Shortly thereafter, I received a small grant from the Appalachian Trail Conservancy to create the prototype of the game. After beta testing with schools and scout troops, it was obvious that we had something special and needed to share it with a wider audience. A small team of talented educators, artists, conservationists and backpackers formed to turn that prototype into a fully realized product.
Just over one year ago, we launched The Appalachian Trail Game on Kickstarter and were overjoyed with the response. We achieved our goal in the first 48 hours, and by the end of the campaign, we were over-funded by almost 600%. Since that time, we have sold over 5,000 copies and donated over 150 copies to non-profit organizations, schools, and volunteer hiking clubs. The game has received rave reviews by teachers, hikers, A.T. volunteers, and players of all ages, and we are inundated with requests for new questions.
In addition to partnering with the Appalachian Trail Conservancy, this year we have partnered with Leave No Trace and the American Hiking Society to create the new content for the Special Edition. Recently we have also forged new partnerships with Broad Green Pictures and a range of other national non-profits to help promote best practices on the trail. As more people embark on their own A.T. adventures, trail management and resource protection becomes more important. We are proud to be part of the #ProtectYourTrail campaign that integrates various strategies to educate new hikers about Leave No Trace principles and ways to get involved with volunteer trail clubs. Also, $1 from each game goes to the ATC for the ongoing protection of the trail.

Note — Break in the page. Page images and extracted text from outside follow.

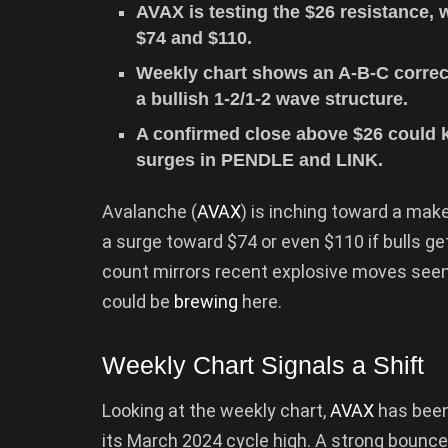
AVAX is testing the $26 resistance, 
$74 and $110.
Weekly chart shows an A-B-C correct
a bullish 1-2/1-2 wave structure.
A confirmed close above $26 could ki
surges in PENDLE and LINK.
Avalanche (
AVAX
) is inching toward a make
a surge toward $74 or even $110 if bulls ge
count mirrors recent explosive moves seen
could be
brewing
here.
Weekly Chart Signals a Shift
Looking at the weekly chart,
AVAX
has been
its March 2024 cycle high. A strong bounce 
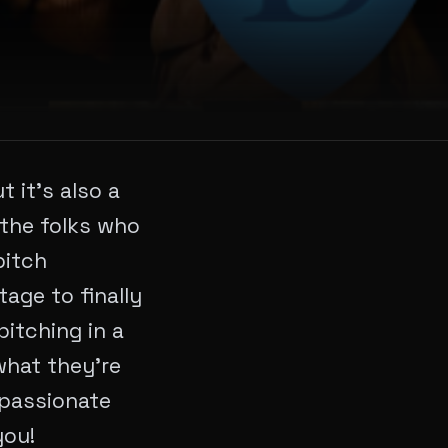
 it’s also a
m the folks who
pitch
age to finally
pitching in a
 what they’re
 passionate
you!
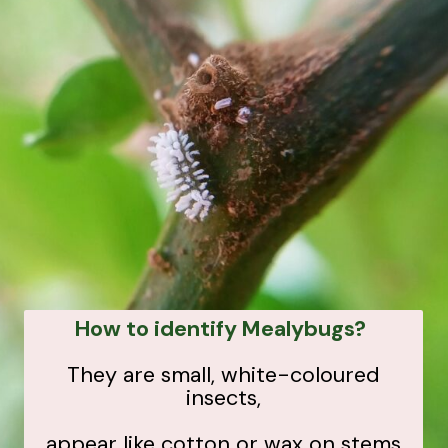
How to identify Mealybugs?
They are small, white-coloured
insects,
appear like cotton or wax on stems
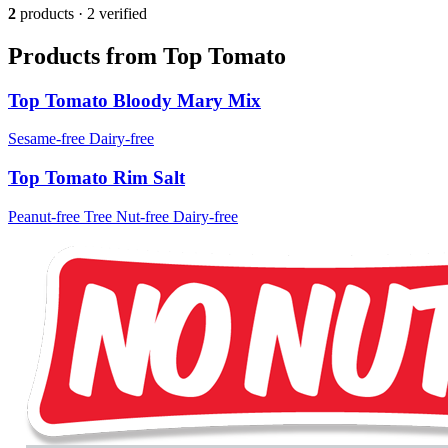
2
products · 2 verified
Products from Top Tomato
Top Tomato Bloody Mary Mix
Sesame-free
Dairy-free
Top Tomato Rim Salt
Peanut-free
Tree Nut-free
Dairy-free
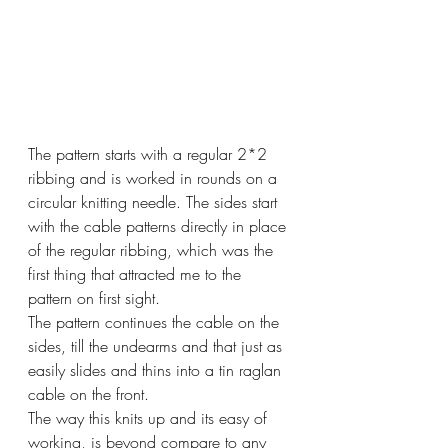
The pattern starts with a regular 2*2 
ribbing and is worked in rounds on a 
circular knitting needle. The sides start 
with the cable patterns directly in place 
of the regular ribbing, which was the 
first thing that attracted me to the 
pattern on first sight.
The pattern continues the cable on the 
sides, till the undearms and that just as 
easily slides and thins into a tin raglan 
cable on the front.
The way this knits up and its easy of 
working, is beyond compare to any 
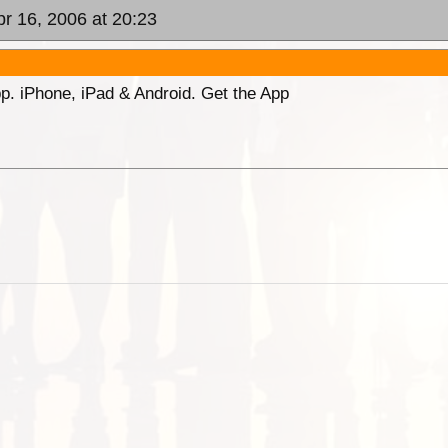
pr 16, 2006 at 20:23
p. iPhone, iPad & Android. Get the App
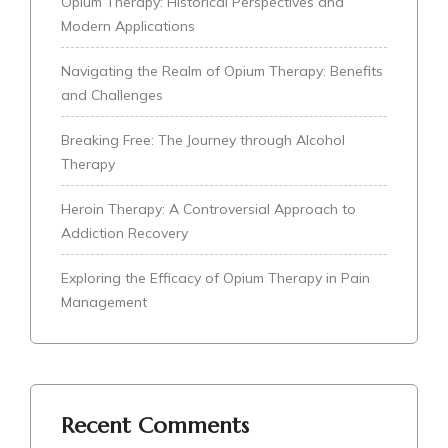
Opium Therapy: Historical Perspectives and
Modern Applications
Navigating the Realm of Opium Therapy: Benefits
and Challenges
Breaking Free: The Journey through Alcohol
Therapy
Heroin Therapy: A Controversial Approach to
Addiction Recovery
Exploring the Efficacy of Opium Therapy in Pain
Management
Recent Comments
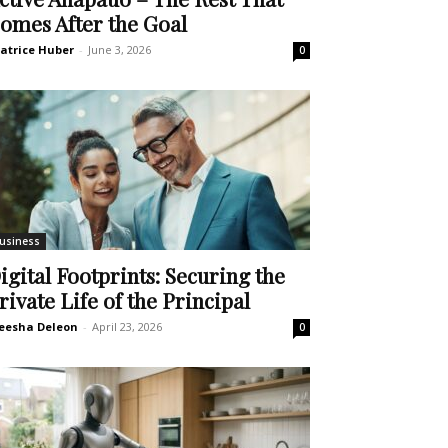
omes After the Goal
atrice Huber
-
June 3, 2026
0
usiness
igital Footprints: Securing the
rivate Life of the Principal
eesha Deleon
-
April 23, 2026
0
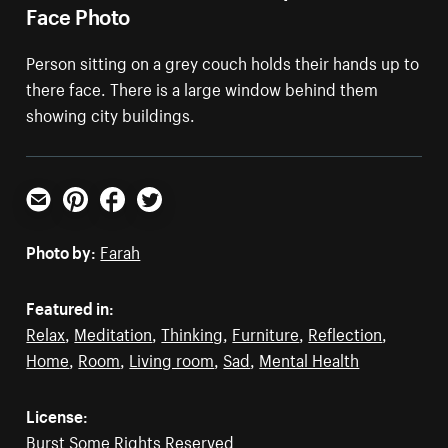
Face Photo
Person sitting on a grey couch holds their hands up to
there face. There is a large window behind them
showing city buildings.
Email
Pinterest
Facebook
Twitter
Photo by:
Farah
Featured in:
Relax
,
Meditation
,
Thinking
,
Furniture
,
Reflection
,
Home
,
Room
,
Living room
,
Sad
,
Mental Health
License:
Burst Some Rights Reserved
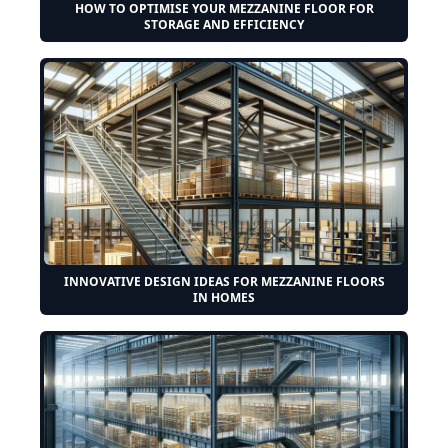
HOW TO OPTIMISE YOUR MEZZANINE FLOOR FOR
STORAGE AND EFFICIENCY
INNOVATIVE DESIGN IDEAS FOR MEZZANINE FLOORS
IN HOMES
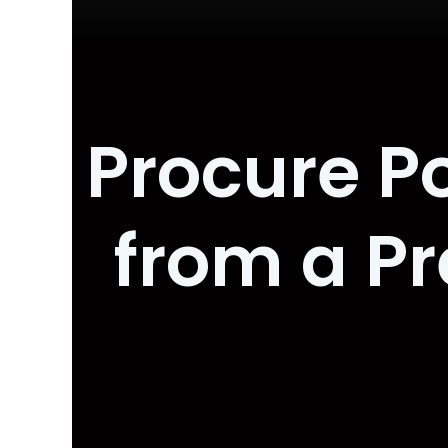
Procure P
from a P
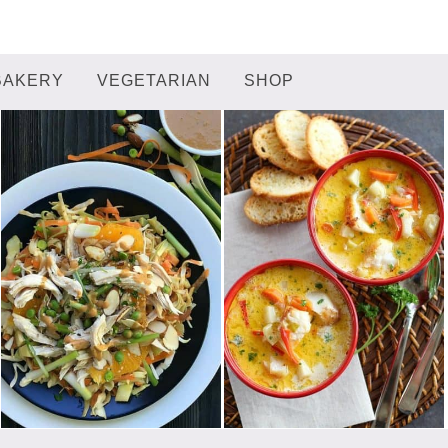
BAKERY
VEGETARIAN
SHOP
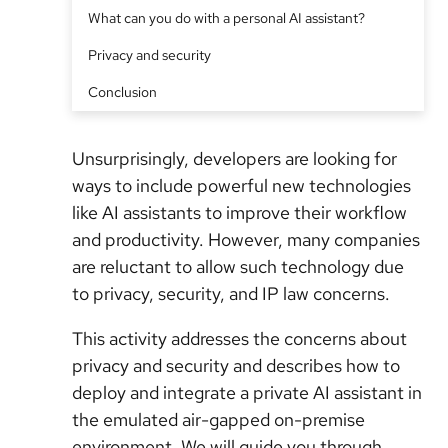
What can you do with a personal AI assistant?
Privacy and security
Conclusion
Unsurprisingly, developers are looking for
ways to include powerful new technologies
like AI assistants to improve their workflow
and productivity. However, many companies
are reluctant to allow such technology due
to privacy, security, and IP law concerns.
This activity addresses the concerns about
privacy and security and describes how to
deploy and integrate a private AI assistant in
the emulated air-gapped on-premise
environment. We will guide you through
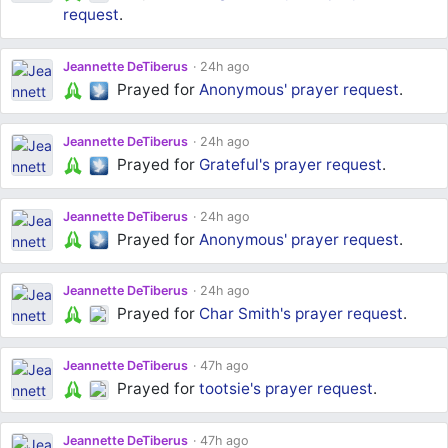
request
.
Jeannette DeTiberus
24h ago
Prayed for
Anonymous'
prayer request
.
Jeannette DeTiberus
24h ago
Prayed for
Grateful's
prayer request
.
Jeannette DeTiberus
24h ago
Prayed for
Anonymous'
prayer request
.
Jeannette DeTiberus
24h ago
Prayed for
Char Smith's
prayer request
.
Jeannette DeTiberus
47h ago
Prayed for
tootsie's
prayer request
.
Jeannette DeTiberus
47h ago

Our company, Outdoor Edutainment, LLC, is a two-person operation based in Asheville, NC. My partner, Kristin Peppel brings a background in conservation planning, trail community development, environmental education and coaching. We are both avid backpackers and hikers—our company was born out of a love for being in nature and a desire to inspire and encourage others to create their own outdoor adventures. We hope that this is just the beginning of a range of educational games and expansion sets that continue to allow people to play and learn. Thanks to everyone for helping us to make that dream possible and an even bigger thank you for protecting the Appalachian Trail. Now go enjoy the trail…. And pack out that trash.